*** DATASET EXTRACT ***
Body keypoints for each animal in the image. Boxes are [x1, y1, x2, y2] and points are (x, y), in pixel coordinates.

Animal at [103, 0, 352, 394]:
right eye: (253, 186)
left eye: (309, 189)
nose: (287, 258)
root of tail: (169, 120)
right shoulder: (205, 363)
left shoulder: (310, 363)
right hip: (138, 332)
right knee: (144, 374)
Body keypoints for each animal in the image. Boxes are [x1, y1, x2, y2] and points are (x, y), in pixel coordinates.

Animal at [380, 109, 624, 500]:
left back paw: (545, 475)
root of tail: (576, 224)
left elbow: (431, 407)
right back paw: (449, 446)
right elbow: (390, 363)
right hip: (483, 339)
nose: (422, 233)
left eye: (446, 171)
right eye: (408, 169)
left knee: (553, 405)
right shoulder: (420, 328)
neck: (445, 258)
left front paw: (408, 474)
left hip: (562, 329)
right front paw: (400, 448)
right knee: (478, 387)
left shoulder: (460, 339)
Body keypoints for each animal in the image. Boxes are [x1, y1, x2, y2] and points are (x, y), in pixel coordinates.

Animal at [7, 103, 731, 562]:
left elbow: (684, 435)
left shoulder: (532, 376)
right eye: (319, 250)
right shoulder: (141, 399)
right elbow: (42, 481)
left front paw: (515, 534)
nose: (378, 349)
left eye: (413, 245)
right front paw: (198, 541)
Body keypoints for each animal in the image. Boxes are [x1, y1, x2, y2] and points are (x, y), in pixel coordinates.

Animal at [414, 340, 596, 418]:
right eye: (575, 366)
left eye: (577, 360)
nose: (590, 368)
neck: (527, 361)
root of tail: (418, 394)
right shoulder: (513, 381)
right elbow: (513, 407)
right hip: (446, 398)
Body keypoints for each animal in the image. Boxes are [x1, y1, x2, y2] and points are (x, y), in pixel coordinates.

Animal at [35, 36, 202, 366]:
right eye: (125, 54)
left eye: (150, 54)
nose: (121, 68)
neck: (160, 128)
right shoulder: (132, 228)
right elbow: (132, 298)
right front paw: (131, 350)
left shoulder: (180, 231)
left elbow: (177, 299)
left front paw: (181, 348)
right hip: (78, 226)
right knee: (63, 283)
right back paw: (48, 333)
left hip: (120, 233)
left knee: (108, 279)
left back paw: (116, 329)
*** End of DATASET EXTRACT ***
● ACTIVITY
Please reproduce every record shown above, exactly as written.

● EXPECTED ANSWER
Body keypoints for each animal in the image. Boxes are [x1, y1, x2, y2] and points are (x, y), in pixel coordinates.

Animal at [103, 0, 352, 394]:
right eye: (253, 186)
left eye: (309, 189)
nose: (287, 258)
root of tail: (169, 120)
right shoulder: (205, 363)
left shoulder: (310, 363)
right hip: (138, 332)
right knee: (144, 374)
Body keypoints for each animal in the image. Boxes are [x1, y1, x2, y2] and points are (x, y), in pixel coordinates.

Animal at [380, 109, 624, 500]:
left back paw: (545, 475)
root of tail: (576, 224)
left elbow: (431, 407)
right back paw: (449, 446)
right elbow: (390, 363)
right hip: (483, 339)
nose: (422, 233)
left eye: (446, 171)
right eye: (408, 169)
left knee: (553, 405)
right shoulder: (420, 328)
neck: (445, 258)
left front paw: (408, 474)
left hip: (562, 329)
right front paw: (400, 448)
right knee: (478, 387)
left shoulder: (460, 339)
Body keypoints for each animal in the image. Boxes are [x1, y1, x2, y2] and points are (x, y), in pixel coordinates.

Animal at [7, 103, 731, 562]:
left elbow: (684, 435)
left shoulder: (532, 376)
right eye: (319, 250)
right shoulder: (141, 399)
right elbow: (42, 481)
left front paw: (515, 534)
nose: (378, 349)
left eye: (413, 245)
right front paw: (198, 541)
Body keypoints for each animal in the image. Boxes are [x1, y1, x2, y2] and points are (x, y), in pixel coordinates.

Animal at [414, 340, 596, 418]:
right eye: (575, 366)
left eye: (577, 360)
nose: (590, 368)
neck: (527, 361)
root of tail: (418, 394)
right shoulder: (513, 381)
right elbow: (513, 407)
right hip: (446, 398)
Body keypoints for each animal in the image. Boxes are [x1, y1, x2, y2] and points are (x, y), in pixel coordinates.

Animal at [35, 36, 202, 366]:
right eye: (125, 54)
left eye: (150, 54)
nose: (121, 68)
neck: (160, 128)
right shoulder: (132, 228)
right elbow: (132, 298)
right front paw: (131, 350)
left shoulder: (180, 231)
left elbow: (177, 299)
left front paw: (181, 348)
right hip: (78, 226)
right knee: (63, 283)
right back paw: (48, 333)
left hip: (120, 233)
left knee: (108, 279)
left back paw: (116, 329)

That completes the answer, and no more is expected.